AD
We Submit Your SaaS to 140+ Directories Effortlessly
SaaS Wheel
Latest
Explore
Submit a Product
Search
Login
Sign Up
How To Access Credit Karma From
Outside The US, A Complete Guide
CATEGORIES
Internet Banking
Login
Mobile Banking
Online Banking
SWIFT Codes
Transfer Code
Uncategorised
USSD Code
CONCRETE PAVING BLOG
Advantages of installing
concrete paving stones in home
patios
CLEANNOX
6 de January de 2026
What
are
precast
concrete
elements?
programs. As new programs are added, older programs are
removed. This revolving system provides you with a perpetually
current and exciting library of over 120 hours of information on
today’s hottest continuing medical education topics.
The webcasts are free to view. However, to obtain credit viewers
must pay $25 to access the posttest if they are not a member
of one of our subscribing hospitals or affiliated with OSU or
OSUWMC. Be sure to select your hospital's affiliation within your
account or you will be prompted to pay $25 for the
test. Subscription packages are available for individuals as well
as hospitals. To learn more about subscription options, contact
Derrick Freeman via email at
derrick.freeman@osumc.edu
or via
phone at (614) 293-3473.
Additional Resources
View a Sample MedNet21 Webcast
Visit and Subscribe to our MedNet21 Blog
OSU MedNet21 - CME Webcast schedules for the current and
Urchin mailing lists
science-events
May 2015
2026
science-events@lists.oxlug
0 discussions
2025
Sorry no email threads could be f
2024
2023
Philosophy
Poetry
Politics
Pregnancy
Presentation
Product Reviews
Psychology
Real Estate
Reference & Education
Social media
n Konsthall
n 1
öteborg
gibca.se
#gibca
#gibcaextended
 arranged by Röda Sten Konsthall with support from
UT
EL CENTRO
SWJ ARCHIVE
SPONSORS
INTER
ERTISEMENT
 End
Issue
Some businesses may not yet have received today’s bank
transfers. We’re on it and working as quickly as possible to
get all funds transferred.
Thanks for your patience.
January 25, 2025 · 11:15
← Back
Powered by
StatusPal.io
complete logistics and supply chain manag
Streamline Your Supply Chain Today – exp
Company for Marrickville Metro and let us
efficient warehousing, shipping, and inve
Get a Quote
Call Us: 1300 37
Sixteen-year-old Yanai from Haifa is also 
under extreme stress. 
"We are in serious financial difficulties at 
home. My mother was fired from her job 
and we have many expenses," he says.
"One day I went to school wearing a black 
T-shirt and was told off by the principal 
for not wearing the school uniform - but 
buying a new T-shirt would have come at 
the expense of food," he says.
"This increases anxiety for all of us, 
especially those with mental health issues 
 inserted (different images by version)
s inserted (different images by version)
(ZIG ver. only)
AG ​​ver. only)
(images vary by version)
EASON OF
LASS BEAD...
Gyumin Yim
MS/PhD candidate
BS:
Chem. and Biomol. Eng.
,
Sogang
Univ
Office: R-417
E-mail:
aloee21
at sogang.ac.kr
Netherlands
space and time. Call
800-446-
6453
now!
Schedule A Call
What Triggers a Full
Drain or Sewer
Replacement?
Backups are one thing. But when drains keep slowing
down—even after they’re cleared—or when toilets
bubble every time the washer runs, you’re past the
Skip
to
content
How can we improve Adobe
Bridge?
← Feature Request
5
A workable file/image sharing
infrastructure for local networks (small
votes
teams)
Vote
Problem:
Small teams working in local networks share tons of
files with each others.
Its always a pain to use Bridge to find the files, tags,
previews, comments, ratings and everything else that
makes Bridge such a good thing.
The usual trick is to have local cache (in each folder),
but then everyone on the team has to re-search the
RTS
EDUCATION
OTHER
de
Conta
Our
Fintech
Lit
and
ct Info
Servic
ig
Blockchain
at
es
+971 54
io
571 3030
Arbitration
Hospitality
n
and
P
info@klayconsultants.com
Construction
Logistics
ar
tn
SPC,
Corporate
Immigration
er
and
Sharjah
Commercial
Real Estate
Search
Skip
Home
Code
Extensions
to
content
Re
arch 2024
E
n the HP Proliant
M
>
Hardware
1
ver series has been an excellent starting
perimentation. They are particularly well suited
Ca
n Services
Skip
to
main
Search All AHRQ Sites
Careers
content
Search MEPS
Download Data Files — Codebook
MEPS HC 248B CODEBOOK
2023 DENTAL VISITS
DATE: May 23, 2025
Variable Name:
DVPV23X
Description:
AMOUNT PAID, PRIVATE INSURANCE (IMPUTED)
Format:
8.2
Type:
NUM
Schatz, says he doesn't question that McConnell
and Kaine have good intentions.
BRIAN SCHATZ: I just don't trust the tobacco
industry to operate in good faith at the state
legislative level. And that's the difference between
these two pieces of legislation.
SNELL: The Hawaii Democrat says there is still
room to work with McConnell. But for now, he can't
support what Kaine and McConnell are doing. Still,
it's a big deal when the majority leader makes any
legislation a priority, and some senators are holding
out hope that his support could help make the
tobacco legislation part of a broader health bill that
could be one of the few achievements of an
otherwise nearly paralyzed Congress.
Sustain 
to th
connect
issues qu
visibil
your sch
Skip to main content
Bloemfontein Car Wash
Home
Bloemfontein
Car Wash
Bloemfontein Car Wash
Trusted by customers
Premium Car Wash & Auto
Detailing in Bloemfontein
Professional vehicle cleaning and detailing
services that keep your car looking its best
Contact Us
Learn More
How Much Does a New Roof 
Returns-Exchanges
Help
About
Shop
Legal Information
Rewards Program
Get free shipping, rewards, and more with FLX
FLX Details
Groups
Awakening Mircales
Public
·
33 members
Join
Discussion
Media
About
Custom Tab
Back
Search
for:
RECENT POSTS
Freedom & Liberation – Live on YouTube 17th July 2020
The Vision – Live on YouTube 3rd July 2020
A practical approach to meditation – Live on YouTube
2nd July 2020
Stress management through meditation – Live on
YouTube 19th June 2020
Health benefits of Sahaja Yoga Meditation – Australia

+--

WHAT THE TASK REQUIRES = Write out, without alteration, the line that contains "Search MEPS" and all subsequent lines down to the end of the data above.

OUTPUT OF THE EXERCISE =
Search MEPS
Download Data Files — Codebook
MEPS HC 248B CODEBOOK
2023 DENTAL VISITS
DATE: May 23, 2025
Variable Name:
DVPV23X
Description:
AMOUNT PAID, PRIVATE INSURANCE (IMPUTED)
Format:
8.2
Type:
NUM
Schatz, says he doesn't question that McConnell
and Kaine have good intentions.
BRIAN SCHATZ: I just don't trust the tobacco
industry to operate in good faith at the state
legislative level. And that's the difference between
these two pieces of legislation.
SNELL: The Hawaii Democrat says there is still
room to work with McConnell. But for now, he can't
support what Kaine and McConnell are doing. Still,
it's a big deal when the majority leader makes any
legislation a priority, and some senators are holding
out hope that his support could help make the
tobacco legislation part of a broader health bill that
could be one of the few achievements of an
otherwise nearly paralyzed Congress.
Sustain 
to th
connect
issues qu
visibil
your sch
Skip to main content
Bloemfontein Car Wash
Home
Bloemfontein
Car Wash
Bloemfontein Car Wash
Trusted by customers
Premium Car Wash & Auto
Detailing in Bloemfontein
Professional vehicle cleaning and detailing
services that keep your car looking its best
Contact Us
Learn More
How Much Does a New Roof 
Returns-Exchanges
Help
About
Shop
Legal Information
Rewards Program
Get free shipping, rewards, and more with FLX
FLX Details
Groups
Awakening Mircales
Public
·
33 members
Join
Discussion
Media
About
Custom Tab
Back
Search
for:
RECENT POSTS
Freedom & Liberation – Live on YouTube 17th July 2020
The Vision – Live on YouTube 3rd July 2020
A practical approach to meditation – Live on YouTube
2nd July 2020
Stress management through meditation – Live on
YouTube 19th June 2020
Health benefits of Sahaja Yoga Meditation – Australia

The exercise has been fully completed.